**ABOUT THIS EXERCISE:** Could you output the lines of the material, character for character, from its very first line through the line containing "Seventy-six percent of", with both of those lines included?

[Saved data entries]
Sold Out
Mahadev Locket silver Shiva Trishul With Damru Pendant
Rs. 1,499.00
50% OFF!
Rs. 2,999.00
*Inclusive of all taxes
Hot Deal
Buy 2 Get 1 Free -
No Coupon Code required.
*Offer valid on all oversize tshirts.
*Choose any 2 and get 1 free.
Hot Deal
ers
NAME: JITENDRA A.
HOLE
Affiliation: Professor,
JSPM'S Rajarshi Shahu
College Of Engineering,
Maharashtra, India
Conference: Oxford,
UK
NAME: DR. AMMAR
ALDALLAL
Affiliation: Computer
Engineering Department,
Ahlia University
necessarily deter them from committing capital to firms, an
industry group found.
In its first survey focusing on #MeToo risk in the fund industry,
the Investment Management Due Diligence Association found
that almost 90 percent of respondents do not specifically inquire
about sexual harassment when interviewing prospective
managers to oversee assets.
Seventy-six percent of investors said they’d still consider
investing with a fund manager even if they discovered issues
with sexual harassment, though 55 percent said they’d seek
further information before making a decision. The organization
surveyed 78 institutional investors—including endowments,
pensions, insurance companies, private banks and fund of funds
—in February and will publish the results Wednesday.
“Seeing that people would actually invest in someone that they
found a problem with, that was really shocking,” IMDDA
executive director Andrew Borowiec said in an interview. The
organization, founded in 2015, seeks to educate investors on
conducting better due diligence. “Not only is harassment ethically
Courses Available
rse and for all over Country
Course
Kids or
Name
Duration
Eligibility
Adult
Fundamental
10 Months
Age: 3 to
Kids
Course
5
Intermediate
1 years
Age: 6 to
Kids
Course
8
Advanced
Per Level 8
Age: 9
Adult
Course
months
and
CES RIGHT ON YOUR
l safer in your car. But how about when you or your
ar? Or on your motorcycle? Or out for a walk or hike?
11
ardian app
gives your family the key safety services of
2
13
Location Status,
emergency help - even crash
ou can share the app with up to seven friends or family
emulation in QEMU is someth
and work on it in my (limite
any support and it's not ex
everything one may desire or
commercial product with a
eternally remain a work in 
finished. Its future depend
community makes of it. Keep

**PROBLEM SOLUTION:**
Sold Out
Mahadev Locket silver Shiva Trishul With Damru Pendant
Rs. 1,499.00
50% OFF!
Rs. 2,999.00
*Inclusive of all taxes
Hot Deal
Buy 2 Get 1 Free -
No Coupon Code required.
*Offer valid on all oversize tshirts.
*Choose any 2 and get 1 free.
Hot Deal
ers
NAME: JITENDRA A.
HOLE
Affiliation: Professor,
JSPM'S Rajarshi Shahu
College Of Engineering,
Maharashtra, India
Conference: Oxford,
UK
NAME: DR. AMMAR
ALDALLAL
Affiliation: Computer
Engineering Department,
Ahlia University
necessarily deter them from committing capital to firms, an
industry group found.
In its first survey focusing on #MeToo risk in the fund industry,
the Investment Management Due Diligence Association found
that almost 90 percent of respondents do not specifically inquire
about sexual harassment when interviewing prospective
managers to oversee assets.
Seventy-six percent of investors said they’d still consider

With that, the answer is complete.